How to help my little air conditioner cool the room
March 22, 2024 12:32 PM   Subscribe

My room has an old thru-the-wall air conditioner like this model. The landlord mounted it in a wall hole that's a foot above the floor. The A/C blows cool air which hovers near the floor, and the majority of the room is still hot. What can I do to use the A/C more effectively?

When I turn on the A/C, I feel cool air coming out. Because the landlord mounted the A/C in a wall hole close to the ground, the cool air hovers in the ankle/shin area. My bed is a few feet away from the A/C. There ends up being a little pocket of cold air between the bed and A/C, low to the ground. That cold air isn't getting distributed to the rest of the room.

The landlord won't allow a new hole in the wall, so I can't relocate the air conditioner's position.

What can I do to make my A/C more effective? Here are my ideas:

1. Would it help to lower my bed as close to the ground as possible, so that a little A/C air goes over it?

2. I have a powerful fan at the foot of the bed pointed at my head, but it ends up re-circulating the warm air near my head. Is there a way I can position the fan so that it's instead funneling the cold A/C air up to my head?

3. Will getting the A/C unit serviced frequently help?

Any other suggestions? Thanks!
posted by vienna to Home & Garden (8 answers total) 1 user marked this as a favorite
 
Best answer: Certainly if it hasn't been serviced in the past year or two, do that.

I would put a small powerful fan on the floor underneath/in front of the unit, blowing directly up. I have used these in several air-routing situations and they've served me well.
posted by Lyn Never at 12:45 PM on March 22 [3 favorites]


Best answer: I think your fan will be the key to easily circulating the cool air, you just need to direct it so that it helps push the cool air up and around the room. Folks do a similar thing in the winter with ceiling fans so that they circulate the warm air that's trapped up near the ceiling. Lowering your bed and getting the AC serviced can help too. You might also want to think about how to direct the air coming out of the AC unit upwards as it leaves the unit.
posted by pappy at 12:45 PM on March 22


Best answer: I think it's just not strong enough to cool the room. A fan will help circulate the cool air through the room, but as it mixes with the warm air in the rest of the room it'll average out and only result in a (very) small cooling effect.

Servicing the unit will help increase its power and overall effectiveness (you'll still need the fan to mix its cold air with the rest of the room).

Another option to help is put in a window fan to exhaust the hot air in the room so there's less warmth for the AC to overcome.
posted by jpeacock at 1:23 PM on March 22 [2 favorites]

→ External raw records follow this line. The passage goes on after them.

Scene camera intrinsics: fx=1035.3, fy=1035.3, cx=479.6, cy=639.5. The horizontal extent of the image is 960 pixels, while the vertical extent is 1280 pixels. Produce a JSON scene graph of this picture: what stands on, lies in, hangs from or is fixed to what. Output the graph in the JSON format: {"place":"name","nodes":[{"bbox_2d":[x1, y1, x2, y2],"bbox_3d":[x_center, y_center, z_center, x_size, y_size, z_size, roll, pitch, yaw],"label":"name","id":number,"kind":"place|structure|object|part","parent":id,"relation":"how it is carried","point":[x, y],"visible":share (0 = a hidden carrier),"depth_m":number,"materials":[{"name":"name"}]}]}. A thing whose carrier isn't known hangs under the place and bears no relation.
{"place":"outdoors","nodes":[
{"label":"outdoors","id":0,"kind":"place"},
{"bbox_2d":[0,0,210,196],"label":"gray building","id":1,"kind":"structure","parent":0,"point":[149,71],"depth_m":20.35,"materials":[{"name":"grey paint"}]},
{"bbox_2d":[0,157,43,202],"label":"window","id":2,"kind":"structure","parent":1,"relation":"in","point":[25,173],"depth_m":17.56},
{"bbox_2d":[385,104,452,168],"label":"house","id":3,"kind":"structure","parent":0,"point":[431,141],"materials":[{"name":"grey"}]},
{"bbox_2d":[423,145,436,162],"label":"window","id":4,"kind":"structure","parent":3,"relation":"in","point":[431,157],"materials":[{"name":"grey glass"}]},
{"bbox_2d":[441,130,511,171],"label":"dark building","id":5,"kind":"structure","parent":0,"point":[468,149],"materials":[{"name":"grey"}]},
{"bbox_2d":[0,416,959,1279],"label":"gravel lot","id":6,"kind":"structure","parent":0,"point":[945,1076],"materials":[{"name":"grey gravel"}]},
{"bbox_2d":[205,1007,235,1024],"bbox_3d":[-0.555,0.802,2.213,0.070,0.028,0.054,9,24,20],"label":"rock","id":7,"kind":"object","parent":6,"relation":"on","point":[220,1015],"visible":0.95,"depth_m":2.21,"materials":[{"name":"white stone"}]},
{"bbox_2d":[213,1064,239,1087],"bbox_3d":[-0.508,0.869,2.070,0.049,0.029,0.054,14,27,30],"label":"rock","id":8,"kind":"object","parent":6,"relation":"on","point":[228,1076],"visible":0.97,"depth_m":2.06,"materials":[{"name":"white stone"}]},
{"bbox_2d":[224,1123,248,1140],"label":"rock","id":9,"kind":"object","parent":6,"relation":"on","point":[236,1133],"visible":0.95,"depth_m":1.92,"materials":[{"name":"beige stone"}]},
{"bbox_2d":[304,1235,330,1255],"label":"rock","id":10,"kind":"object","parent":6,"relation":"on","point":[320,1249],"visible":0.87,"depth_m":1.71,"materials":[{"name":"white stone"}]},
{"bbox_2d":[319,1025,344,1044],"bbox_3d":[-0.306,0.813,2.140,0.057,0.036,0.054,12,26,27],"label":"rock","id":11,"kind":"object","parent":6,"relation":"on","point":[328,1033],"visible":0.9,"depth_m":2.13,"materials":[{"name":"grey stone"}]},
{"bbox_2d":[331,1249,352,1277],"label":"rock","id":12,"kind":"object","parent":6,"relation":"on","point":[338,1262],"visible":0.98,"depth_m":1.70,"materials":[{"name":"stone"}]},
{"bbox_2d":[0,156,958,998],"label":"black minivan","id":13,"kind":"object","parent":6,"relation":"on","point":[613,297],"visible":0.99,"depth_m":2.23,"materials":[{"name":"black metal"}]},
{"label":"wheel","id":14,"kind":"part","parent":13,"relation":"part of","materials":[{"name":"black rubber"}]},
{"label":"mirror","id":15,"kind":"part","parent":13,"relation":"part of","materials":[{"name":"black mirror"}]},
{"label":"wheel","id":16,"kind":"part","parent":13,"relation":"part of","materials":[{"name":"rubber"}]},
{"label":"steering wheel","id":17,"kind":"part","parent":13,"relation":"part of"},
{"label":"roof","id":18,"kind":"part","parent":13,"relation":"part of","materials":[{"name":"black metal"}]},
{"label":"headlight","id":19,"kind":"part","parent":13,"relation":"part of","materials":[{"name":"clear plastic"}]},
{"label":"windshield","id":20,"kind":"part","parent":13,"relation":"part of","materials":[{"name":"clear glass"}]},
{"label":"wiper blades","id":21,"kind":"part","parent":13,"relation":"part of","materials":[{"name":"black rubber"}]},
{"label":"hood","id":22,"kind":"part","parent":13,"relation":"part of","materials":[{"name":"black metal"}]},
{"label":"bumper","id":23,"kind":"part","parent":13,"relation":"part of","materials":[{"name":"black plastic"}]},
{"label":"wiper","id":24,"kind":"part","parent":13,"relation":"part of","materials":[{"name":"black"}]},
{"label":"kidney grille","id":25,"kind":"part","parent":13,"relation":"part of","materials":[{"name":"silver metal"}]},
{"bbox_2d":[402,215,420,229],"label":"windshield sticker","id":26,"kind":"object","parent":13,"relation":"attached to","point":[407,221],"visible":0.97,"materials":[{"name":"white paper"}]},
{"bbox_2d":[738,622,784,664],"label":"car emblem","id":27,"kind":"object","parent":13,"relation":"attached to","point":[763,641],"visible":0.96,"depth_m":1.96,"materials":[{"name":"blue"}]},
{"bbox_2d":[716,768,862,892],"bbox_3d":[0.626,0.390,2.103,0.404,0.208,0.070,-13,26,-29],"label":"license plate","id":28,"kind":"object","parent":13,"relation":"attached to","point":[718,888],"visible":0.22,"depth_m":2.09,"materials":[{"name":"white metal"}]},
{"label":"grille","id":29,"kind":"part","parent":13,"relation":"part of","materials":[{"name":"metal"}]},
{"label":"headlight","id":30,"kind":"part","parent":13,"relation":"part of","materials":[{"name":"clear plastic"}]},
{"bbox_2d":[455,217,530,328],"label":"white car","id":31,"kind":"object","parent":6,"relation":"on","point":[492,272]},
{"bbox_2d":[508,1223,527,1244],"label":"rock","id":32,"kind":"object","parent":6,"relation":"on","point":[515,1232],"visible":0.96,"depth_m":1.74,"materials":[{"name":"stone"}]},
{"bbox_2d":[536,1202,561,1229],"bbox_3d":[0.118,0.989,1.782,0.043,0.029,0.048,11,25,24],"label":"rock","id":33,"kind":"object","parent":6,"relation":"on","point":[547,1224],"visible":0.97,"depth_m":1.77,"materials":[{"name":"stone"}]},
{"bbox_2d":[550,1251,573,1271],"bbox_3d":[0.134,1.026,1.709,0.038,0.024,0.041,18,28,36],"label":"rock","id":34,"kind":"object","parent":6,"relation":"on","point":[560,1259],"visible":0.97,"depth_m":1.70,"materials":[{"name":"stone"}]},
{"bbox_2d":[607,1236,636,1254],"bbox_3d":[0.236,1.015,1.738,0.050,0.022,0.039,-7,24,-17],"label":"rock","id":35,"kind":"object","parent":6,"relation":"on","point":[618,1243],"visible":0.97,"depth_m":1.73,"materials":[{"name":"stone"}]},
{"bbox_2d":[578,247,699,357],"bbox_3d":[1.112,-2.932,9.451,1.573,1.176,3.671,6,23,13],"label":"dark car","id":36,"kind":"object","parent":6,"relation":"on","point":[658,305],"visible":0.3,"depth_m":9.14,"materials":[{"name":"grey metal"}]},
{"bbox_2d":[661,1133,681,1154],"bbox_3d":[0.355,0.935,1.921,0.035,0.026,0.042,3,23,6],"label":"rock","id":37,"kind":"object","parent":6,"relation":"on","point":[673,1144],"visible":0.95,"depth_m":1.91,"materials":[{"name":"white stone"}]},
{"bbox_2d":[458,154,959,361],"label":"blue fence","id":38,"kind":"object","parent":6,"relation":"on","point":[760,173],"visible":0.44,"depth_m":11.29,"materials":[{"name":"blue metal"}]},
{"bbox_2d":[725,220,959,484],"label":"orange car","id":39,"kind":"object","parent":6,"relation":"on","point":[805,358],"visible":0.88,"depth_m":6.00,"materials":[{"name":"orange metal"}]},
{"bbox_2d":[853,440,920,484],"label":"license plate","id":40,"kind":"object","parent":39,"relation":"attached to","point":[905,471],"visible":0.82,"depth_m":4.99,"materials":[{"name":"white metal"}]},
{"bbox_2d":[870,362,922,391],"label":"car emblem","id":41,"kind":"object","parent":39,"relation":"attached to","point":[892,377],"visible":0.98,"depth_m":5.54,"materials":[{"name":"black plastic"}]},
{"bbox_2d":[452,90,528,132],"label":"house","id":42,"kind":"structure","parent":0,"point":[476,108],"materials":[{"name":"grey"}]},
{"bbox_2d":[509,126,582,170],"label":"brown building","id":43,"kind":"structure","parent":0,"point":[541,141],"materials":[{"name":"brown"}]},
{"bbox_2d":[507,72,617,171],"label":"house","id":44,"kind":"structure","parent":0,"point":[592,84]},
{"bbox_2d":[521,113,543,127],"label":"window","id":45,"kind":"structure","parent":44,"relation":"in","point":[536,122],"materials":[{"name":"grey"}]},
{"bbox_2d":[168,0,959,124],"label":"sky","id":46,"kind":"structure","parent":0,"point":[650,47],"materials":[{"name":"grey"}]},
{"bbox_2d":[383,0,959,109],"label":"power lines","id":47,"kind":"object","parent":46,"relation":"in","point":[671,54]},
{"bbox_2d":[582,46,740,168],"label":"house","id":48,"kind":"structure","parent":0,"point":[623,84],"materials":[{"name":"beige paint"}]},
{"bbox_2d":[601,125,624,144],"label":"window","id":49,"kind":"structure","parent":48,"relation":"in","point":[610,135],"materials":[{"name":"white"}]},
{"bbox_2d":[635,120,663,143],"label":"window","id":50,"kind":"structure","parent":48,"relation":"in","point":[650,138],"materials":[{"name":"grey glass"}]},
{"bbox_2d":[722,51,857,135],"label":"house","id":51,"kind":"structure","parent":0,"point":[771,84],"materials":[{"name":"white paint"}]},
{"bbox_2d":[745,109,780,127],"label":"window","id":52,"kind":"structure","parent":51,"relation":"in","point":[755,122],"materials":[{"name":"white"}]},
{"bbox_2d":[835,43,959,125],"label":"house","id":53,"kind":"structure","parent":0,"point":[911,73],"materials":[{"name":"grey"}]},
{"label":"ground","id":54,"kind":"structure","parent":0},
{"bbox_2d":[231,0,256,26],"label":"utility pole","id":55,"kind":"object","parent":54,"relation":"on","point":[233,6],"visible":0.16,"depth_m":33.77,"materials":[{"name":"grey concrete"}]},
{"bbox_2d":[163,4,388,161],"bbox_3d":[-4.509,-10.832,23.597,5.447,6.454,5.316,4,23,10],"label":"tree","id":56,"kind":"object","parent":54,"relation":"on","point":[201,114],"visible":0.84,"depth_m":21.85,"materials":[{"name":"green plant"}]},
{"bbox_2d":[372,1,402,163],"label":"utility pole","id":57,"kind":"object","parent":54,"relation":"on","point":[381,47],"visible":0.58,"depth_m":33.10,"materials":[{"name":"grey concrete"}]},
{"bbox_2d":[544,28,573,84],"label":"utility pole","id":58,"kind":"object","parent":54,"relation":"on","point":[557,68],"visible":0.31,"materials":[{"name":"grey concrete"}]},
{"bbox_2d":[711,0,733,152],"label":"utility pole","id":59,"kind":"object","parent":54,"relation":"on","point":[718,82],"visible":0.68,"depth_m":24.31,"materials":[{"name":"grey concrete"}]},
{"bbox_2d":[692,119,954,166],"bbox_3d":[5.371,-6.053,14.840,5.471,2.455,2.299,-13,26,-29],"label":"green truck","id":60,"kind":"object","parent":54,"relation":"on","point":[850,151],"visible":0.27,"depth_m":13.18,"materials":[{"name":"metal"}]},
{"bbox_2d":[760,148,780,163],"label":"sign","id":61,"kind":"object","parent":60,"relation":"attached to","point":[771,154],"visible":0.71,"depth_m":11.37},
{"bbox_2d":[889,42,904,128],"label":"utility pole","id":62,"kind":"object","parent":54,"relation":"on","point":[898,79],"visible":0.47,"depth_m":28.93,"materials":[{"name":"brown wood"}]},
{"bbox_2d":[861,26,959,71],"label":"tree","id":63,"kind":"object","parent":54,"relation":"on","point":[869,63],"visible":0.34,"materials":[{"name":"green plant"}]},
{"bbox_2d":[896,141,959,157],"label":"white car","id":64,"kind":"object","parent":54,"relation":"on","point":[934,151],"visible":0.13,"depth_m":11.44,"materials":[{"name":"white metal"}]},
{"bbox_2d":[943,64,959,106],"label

Before you do anything else I would get some big cardboard sheets or boxes and refashion them into a big snorkel or duct, using packing tape or duct tape to seal all edges. It should be shaped to direct air that flows out of the unit up, and then out toward your bed. Make the bottom end so it fits snugly over the face of the unit, but can be removed to turn it on and off. You can even put a little foam rubber around that edge to that nearly all the air from the unit flows through the snorkel. This has the same effect as lowering your bed but will be more comfortable, and more efficient than any kind of fan redirecting the cold air (except if you put a fan inside the snorkel, that could help). The snorkel should have the same cross section from bottom to top so air flows well. Ideally, at the two 90 degree turns, build a curved surface like this.
posted by beagle at 2:04 PM on March 22 [1 favorite]


I want to second jpeacock's suggestion to put in a window fan to exhaust the hot air in the room to the outside. Not only will this expel some of the heat, it will also draw the cool air upwards, and in conjunction with your fan, help with the mixing of the air. Something like this, pulling the air out, rather than drawing it in (I have know experience of this specific one, I'm just using it to illustrate).
posted by OrangeDisk at 2:06 PM on March 22 [2 favorites]


If you have some money to throw at this/if you'll be there awhile/if you pay your own electric bill:

Do you have a window you could put a newer window a/c into? Or if the existing unit is pretty old, can you just replace the through-the-wall one? Bedroom-sized a/c units aren't super expensive.

I've lived in a house where the central heating and air conditioning system only had ducts in the floor and the system was still able to cool the house, so it seems possible that your a/c just isn't powerful enough or working well.
posted by needs more cowbell at 3:25 PM on March 22


Best answer: A hassock fan might help. They're essentially a footstool with a fan inside, and the fan spins parallel to the floor like a ceiling fan. So they move air upwards. I don't know if anyone makes new ones, I have a vintage one and love it.
posted by sepviva at 5:25 PM on March 22 [2 favorites]


vienna, the a/c example in your link is a window unit — can you clarify the model in your room? "Through-the-Wall units and Window units are not necessarily interchangeable—even if they’re the same size. This is due to the difference in venting. However, there are Window ACs that can be installed through a wall, and are designed with slide-out chassis for this purpose." Your in-wall air conditioner was installed too low; additional landlord miscalculations would influence suggestions.